Material for this task: Begin
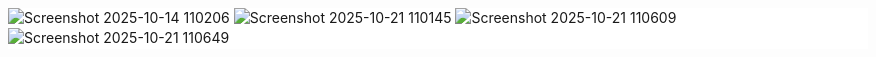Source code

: <img width="1920" height="1080" alt="Screenshot 2025-10-14 110206" src="https://github.com/user-attachments/assets/6027007a-7e4b-4dc1-a5ca-1caecd087bdb" />
<img width="1920" height="1080" alt="Screenshot 2025-10-21 110145" src="https://github.com/user-attachments/assets/6985fdcc-9345-4e4d-8de6-a2dd09586eb6" />
<img width="1920" height="1080" alt="Screenshot 2025-10-21 110609" src="https://github.com/user-attachments/assets/459f53fb-3331-4b7b-b81e-048a87f619da" />
<img width="1920" height="1080" alt="Screenshot 2025-10-21 110649" src="https://github.com/user-attachments/assets/22f1343e-64ab-487d-965a-6ebfbebd4667" />

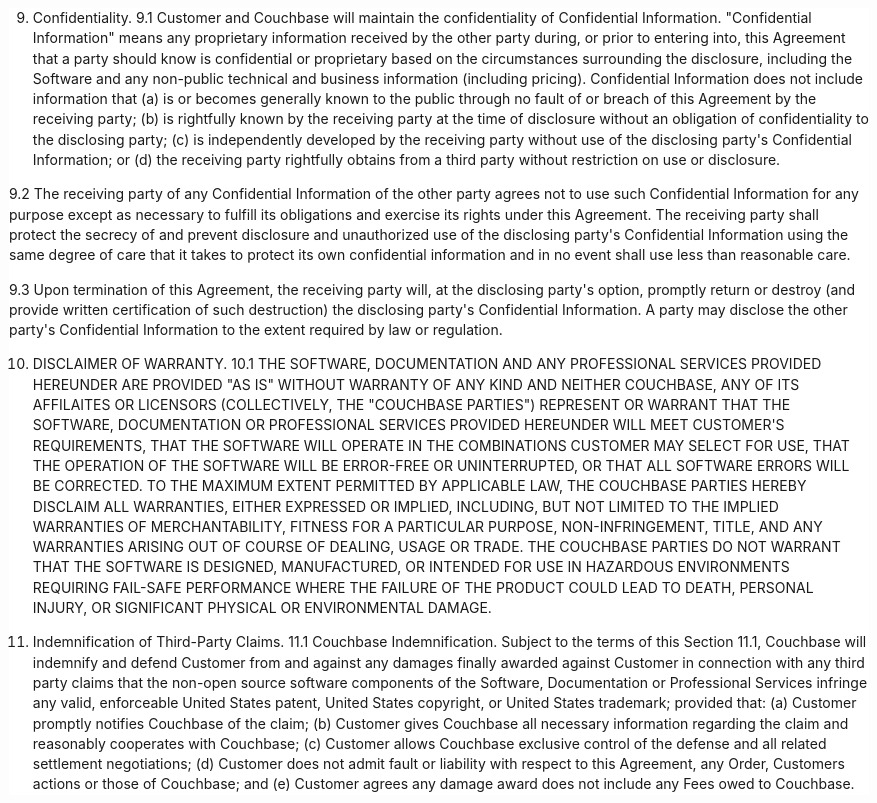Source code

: 9. Confidentiality.
9.1 Customer and Couchbase will maintain the confidentiality of
Confidential Information. "Confidential Information" means any proprietary
information received by the other party during, or prior to entering into,
this Agreement that a party should know is confidential or proprietary
based on the circumstances surrounding the disclosure, including the
Software and any non-public technical and business information (including
pricing).  Confidential Information does not include information that
(a) is or becomes generally known to the public through no fault of or
breach of this Agreement by the receiving party; (b) is rightfully known
by the receiving party at the time of disclosure without an obligation of
confidentiality to the disclosing party; (c) is independently developed
by the receiving party without use of the disclosing party's Confidential
Information; or (d) the receiving party rightfully obtains from a third
party without restriction on use or disclosure.

9.2 The receiving party of any Confidential Information of the other
party agrees not to use such Confidential Information for any purpose
except as necessary to fulfill its obligations and exercise its rights
under this Agreement. The receiving party shall protect the secrecy of
and prevent disclosure and unauthorized use of the disclosing party's
Confidential Information using the same degree of care that it takes to
protect its own confidential information and in no event shall use less
than reasonable care.

9.3 Upon termination of this Agreement, the receiving party will, at
the disclosing party's option, promptly return or destroy (and provide
written certification of such destruction) the disclosing party's
Confidential Information. A party may disclose the other party's
Confidential Information to the extent required by law or regulation.

10. DISCLAIMER OF WARRANTY.
10.1 THE SOFTWARE, DOCUMENTATION AND ANY PROFESSIONAL SERVICES PROVIDED
HEREUNDER ARE PROVIDED "AS IS" WITHOUT WARRANTY OF ANY KIND AND
NEITHER COUCHBASE, ANY OF ITS AFFILAITES OR LICENSORS (COLLECTIVELY,
THE "COUCHBASE PARTIES") REPRESENT OR WARRANT THAT THE SOFTWARE,
DOCUMENTATION OR PROFESSIONAL SERVICES PROVIDED HEREUNDER WILL
MEET CUSTOMER'S REQUIREMENTS, THAT THE SOFTWARE WILL OPERATE IN THE
COMBINATIONS CUSTOMER MAY SELECT FOR USE, THAT THE OPERATION OF THE
SOFTWARE WILL BE ERROR-FREE OR UNINTERRUPTED, OR THAT ALL SOFTWARE ERRORS
WILL BE CORRECTED. TO THE MAXIMUM EXTENT PERMITTED BY APPLICABLE LAW,
THE COUCHBASE PARTIES HEREBY DISCLAIM ALL WARRANTIES, EITHER EXPRESSED
OR IMPLIED, INCLUDING, BUT NOT LIMITED TO THE IMPLIED WARRANTIES OF
MERCHANTABILITY, FITNESS FOR A PARTICULAR PURPOSE, NON-INFRINGEMENT,
TITLE, AND ANY WARRANTIES ARISING OUT OF COURSE OF DEALING, USAGE OR
TRADE. THE COUCHBASE PARTIES DO NOT WARRANT THAT THE SOFTWARE IS DESIGNED,
MANUFACTURED, OR INTENDED FOR USE IN HAZARDOUS ENVIRONMENTS REQUIRING
FAIL-SAFE PERFORMANCE WHERE THE FAILURE OF THE PRODUCT COULD LEAD TO
DEATH, PERSONAL INJURY, OR SIGNIFICANT PHYSICAL OR ENVIRONMENTAL DAMAGE.

11. Indemnification of Third-Party Claims.
11.1 Couchbase Indemnification. Subject to the terms of this Section 11.1,
Couchbase will indemnify and defend Customer from and against any damages
finally awarded against Customer in connection with any third party
claims that the non-open source software components of the Software,
Documentation or Professional Services infringe any valid, enforceable
United States patent, United States copyright, or United States trademark;
provided that: (a) Customer promptly notifies Couchbase of the claim;
(b) Customer gives Couchbase all necessary information regarding the
claim and reasonably cooperates with Couchbase; (c) Customer allows
Couchbase exclusive control of the defense and all related settlement
negotiations; (d) Customer does not admit fault or liability with respect
to this Agreement, any Order, Customers actions or those of Couchbase;
and (e) Customer agrees any damage award does not include any Fees owed
to Couchbase.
Material for this task: End
Write out the lines of both records exactly as they appear, leaving the pictures out of your answer.

### Response to the task
Source code

: <img width="1920" height="1080" alt="Screenshot 2025-10-14 110206" src="https://github.com/user-attachments/assets/6027007a-7e4b-4dc1-a5ca-1caecd087bdb" />
<img width="1920" height="1080" alt="Screenshot 2025-10-21 110145" src="https://github.com/user-attachments/assets/6985fdcc-9345-4e4d-8de6-a2dd09586eb6" />
<img width="1920" height="1080" alt="Screenshot 2025-10-21 110609" src="https://github.com/user-attachments/assets/459f53fb-3331-4b7b-b81e-048a87f619da" />
<img width="1920" height="1080" alt="Screenshot 2025-10-21 110649" src="https://github.com/user-attachments/assets/22f1343e-64ab-487d-965a-6ebfbebd4667" />

Source code

: 9. Confidentiality.
9.1 Customer and Couchbase will maintain the confidentiality of
Confidential Information. "Confidential Information" means any proprietary
information received by the other party during, or prior to entering into,
this Agreement that a party should know is confidential or proprietary
based on the circumstances surrounding the disclosure, including the
Software and any non-public technical and business information (including
pricing).  Confidential Information does not include information that
(a) is or becomes generally known to the public through no fault of or
breach of this Agreement by the receiving party; (b) is rightfully known
by the receiving party at the time of disclosure without an obligation of
confidentiality to the disclosing party; (c) is independently developed
by the receiving party without use of the disclosing party's Confidential
Information; or (d) the receiving party rightfully obtains from a third
party without restriction on use or disclosure.

9.2 The receiving party of any Confidential Information of the other
party agrees not to use such Confidential Information for any purpose
except as necessary to fulfill its obligations and exercise its rights
under this Agreement. The receiving party shall protect the secrecy of
and prevent disclosure and unauthorized use of the disclosing party's
Confidential Information using the same degree of care that it takes to
protect its own confidential information and in no event shall use less
than reasonable care.

9.3 Upon termination of this Agreement, the receiving party will, at
the disclosing party's option, promptly return or destroy (and provide
written certification of such destruction) the disclosing party's
Confidential Information. A party may disclose the other party's
Confidential Information to the extent required by law or regulation.

10. DISCLAIMER OF WARRANTY.
10.1 THE SOFTWARE, DOCUMENTATION AND ANY PROFESSIONAL SERVICES PROVIDED
HEREUNDER ARE PROVIDED "AS IS" WITHOUT WARRANTY OF ANY KIND AND
NEITHER COUCHBASE, ANY OF ITS AFFILAITES OR LICENSORS (COLLECTIVELY,
THE "COUCHBASE PARTIES") REPRESENT OR WARRANT THAT THE SOFTWARE,
DOCUMENTATION OR PROFESSIONAL SERVICES PROVIDED HEREUNDER WILL
MEET CUSTOMER'S REQUIREMENTS, THAT THE SOFTWARE WILL OPERATE IN THE
COMBINATIONS CUSTOMER MAY SELECT FOR USE, THAT THE OPERATION OF THE
SOFTWARE WILL BE ERROR-FREE OR UNINTERRUPTED, OR THAT ALL SOFTWARE ERRORS
WILL BE CORRECTED. TO THE MAXIMUM EXTENT PERMITTED BY APPLICABLE LAW,
THE COUCHBASE PARTIES HEREBY DISCLAIM ALL WARRANTIES, EITHER EXPRESSED
OR IMPLIED, INCLUDING, BUT NOT LIMITED TO THE IMPLIED WARRANTIES OF
MERCHANTABILITY, FITNESS FOR A PARTICULAR PURPOSE, NON-INFRINGEMENT,
TITLE, AND ANY WARRANTIES ARISING OUT OF COURSE OF DEALING, USAGE OR
TRADE. THE COUCHBASE PARTIES DO NOT WARRANT THAT THE SOFTWARE IS DESIGNED,
MANUFACTURED, OR INTENDED FOR USE IN HAZARDOUS ENVIRONMENTS REQUIRING
FAIL-SAFE PERFORMANCE WHERE THE FAILURE OF THE PRODUCT COULD LEAD TO
DEATH, PERSONAL INJURY, OR SIGNIFICANT PHYSICAL OR ENVIRONMENTAL DAMAGE.

11. Indemnification of Third-Party Claims.
11.1 Couchbase Indemnification. Subject to the terms of this Section 11.1,
Couchbase will indemnify and defend Customer from and against any damages
finally awarded against Customer in connection with any third party
claims that the non-open source software components of the Software,
Documentation or Professional Services infringe any valid, enforceable
United States patent, United States copyright, or United States trademark;
provided that: (a) Customer promptly notifies Couchbase of the claim;
(b) Customer gives Couchbase all necessary information regarding the
claim and reasonably cooperates with Couchbase; (c) Customer allows
Couchbase exclusive control of the defense and all related settlement
negotiations; (d) Customer does not admit fault or liability with respect
to this Agreement, any Order, Customers actions or those of Couchbase;
and (e) Customer agrees any damage award does not include any Fees owed
to Couchbase.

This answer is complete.